Boot times, safety levels, communication models: design rules of thumb

The session conveys several decision anchors:

  • Boot time dictates the stack: If you need instantaneous behavior (e.g., brake lights), Classic/RTOS is the right layer. For comfort features, seconds of boot time may be acceptable.
  • Safety level vs. OS stack: High safety demands remain the domain of Classic. Adaptive is not beyond ACLB (as presented) and must still be secure.
  • Communication strategy: Signal-based paths (CAN, LIN, FlexRay) live in Classic; service-oriented, IP/Ethernet-based communication lives in Adaptive. HPCs must both isolate and bridge these worlds.
  • Virtualization required: Multiple OSes on one SoC implies hypervisors, multiple boot managers, and carefully designed update procedures.
  • Use hardware offload: Move communication workloads to accelerators to reduce core load, interference risk, and latency.

These are not abstract principles—they directly respond to the design pressures and patterns highlighted in the talk.

Testing and analysis at automotive scale

“Over one million tests running daily” isn’t a vanity metric; it signals the operational scale required to ensure correctness:

  • Broad functional coverage, including interfaces and regressions.
  • High automation and reproducibility.
  • Static analysis to catch critical classes of defects (e.g., overflows, divide-by-zero) early.
  • Risk-driven testing, prioritizing safety-critical paths.

For teams, this means tooling, infrastructure, and a clear definition of done are as critical as writing code. Safety is designed in and validated continuously.

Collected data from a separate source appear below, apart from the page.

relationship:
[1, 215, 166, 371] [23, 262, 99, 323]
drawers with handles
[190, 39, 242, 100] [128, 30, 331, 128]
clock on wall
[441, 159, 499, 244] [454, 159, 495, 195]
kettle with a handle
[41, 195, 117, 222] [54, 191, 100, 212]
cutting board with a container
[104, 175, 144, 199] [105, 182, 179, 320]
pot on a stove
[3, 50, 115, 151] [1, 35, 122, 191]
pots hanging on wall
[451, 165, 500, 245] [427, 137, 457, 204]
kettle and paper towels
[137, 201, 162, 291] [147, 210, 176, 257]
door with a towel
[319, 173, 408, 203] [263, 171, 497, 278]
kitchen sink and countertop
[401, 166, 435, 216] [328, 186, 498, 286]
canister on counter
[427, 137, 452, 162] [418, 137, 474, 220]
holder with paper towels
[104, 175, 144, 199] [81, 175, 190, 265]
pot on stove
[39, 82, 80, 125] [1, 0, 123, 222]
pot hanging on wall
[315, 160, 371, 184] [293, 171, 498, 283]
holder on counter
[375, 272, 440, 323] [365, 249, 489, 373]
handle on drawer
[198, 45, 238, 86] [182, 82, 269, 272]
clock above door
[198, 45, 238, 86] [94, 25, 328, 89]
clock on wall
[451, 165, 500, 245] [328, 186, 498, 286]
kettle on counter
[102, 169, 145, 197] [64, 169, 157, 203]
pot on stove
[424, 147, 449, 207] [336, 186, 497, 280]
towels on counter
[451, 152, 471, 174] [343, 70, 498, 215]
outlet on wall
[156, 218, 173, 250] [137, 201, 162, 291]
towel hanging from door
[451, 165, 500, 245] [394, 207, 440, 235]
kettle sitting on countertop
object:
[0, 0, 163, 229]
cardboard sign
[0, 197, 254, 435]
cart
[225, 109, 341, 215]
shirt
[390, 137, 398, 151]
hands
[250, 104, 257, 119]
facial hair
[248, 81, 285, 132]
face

Actionable takeaways for engineers

Based on Dr. Georg Gaderer’s session (Elektrobit), we distilled practical guidance for system and software engineers:

  • Specify requirements early: Boot/startup targets, safety levels, and communication paths guide the split between Classic and Adaptive and the use of hardware acceleration.
  • Secure mixed criticality: Partition SoCs with hypervisors; isolate safety-critical control from less critical workloads—both in software and in hardware.
  • Embrace service orientation deliberately: IP/Ethernet in Adaptive brings flexibility but demands security-by-design and robust update strategies.
  • Localize fieldbuses: Constrain CAN/LIN/FlexRay within zones; bridge via gateways and COM accelerators in a controlled fashion.
  • Plan for time: Establish a coherent time base across VMs and zones to enable deterministic distributed behavior.
  • Scale testing: Continuous testing and static analysis are mandatory; “over a million tests daily” is the operational magnitude modern automotive projects require.
  • Respect the standards: MISRA-C/C++, Herstellerinitiative Software, ISO-26262, and the additional standards cited (“IC-6108”, “DU-178C”) provide the non-negotiable framework.

Each of these points follows directly from the talk’s content—no assumptions added.

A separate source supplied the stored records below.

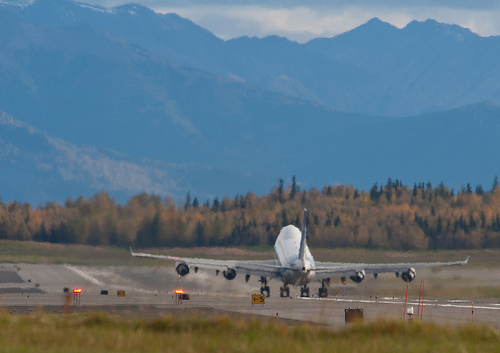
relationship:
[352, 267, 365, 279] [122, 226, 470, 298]
jet engine on plane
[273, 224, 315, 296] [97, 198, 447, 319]
jet engine on a plane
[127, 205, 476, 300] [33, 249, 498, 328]
airplane on runway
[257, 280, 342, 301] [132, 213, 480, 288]
wheels of airplane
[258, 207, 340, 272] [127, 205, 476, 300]
tail of airplane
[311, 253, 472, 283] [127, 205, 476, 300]
wing of airplane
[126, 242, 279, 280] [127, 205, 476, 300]
wing of airplane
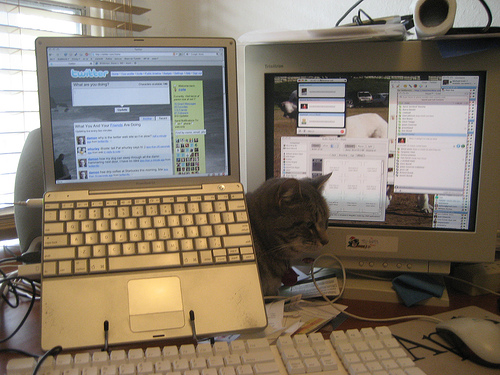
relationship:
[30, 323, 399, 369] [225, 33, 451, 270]
keyboard attached to computer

Conclusion: Challenging—and exactly why it’s exciting

“Introduction and Trends in Automotive Software” by Dr. Georg Gaderer (Elektrobit) shows how computing trends—Adaptive/service orientation, HPC/virtualization, and hardware acceleration—enable megatrends like automated driving and connected services. At the same time, system complexity surges: wiring harnesses, ECUs, boot managers, hypervisors, safety levels, and networks form a tightly coupled system that must work correctly end to end.

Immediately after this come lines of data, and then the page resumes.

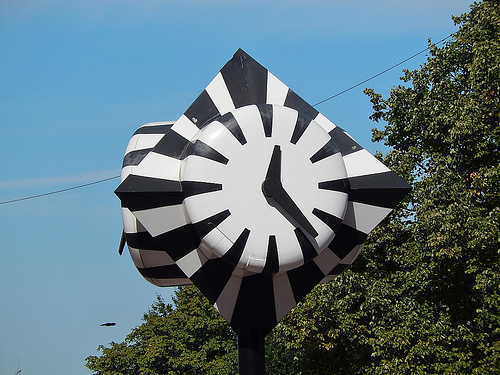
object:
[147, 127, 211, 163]
stripes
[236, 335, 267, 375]
pole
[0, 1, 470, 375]
sky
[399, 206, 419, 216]
branch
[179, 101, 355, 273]
clock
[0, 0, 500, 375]
picture taken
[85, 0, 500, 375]
green trees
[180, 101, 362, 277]
clock face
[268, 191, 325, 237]
minute hand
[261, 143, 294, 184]
hour hand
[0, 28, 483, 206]
telephone line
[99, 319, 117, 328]
bird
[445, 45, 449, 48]
tree branches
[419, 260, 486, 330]
black hole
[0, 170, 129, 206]
power lines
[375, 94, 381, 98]
tree leaves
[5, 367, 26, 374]
top of streetlight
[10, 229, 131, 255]
thin clouds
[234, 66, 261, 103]
black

We leave with three headline trends:

  • Performance compute complements real-time cores in today’s systems.
  • High-performance computers (HPCs) as vehicle servers raise both capability and complexity.
  • Hardware accelerators offload communication and enforce strong isolation.

Automotive software engineering is demanding—and deeply rewarding. With standards, tests, and crisp architectural boundaries, teams can “do the right thing right” and deliver the safe, connected, feature-rich vehicles that define the next generation of mobility.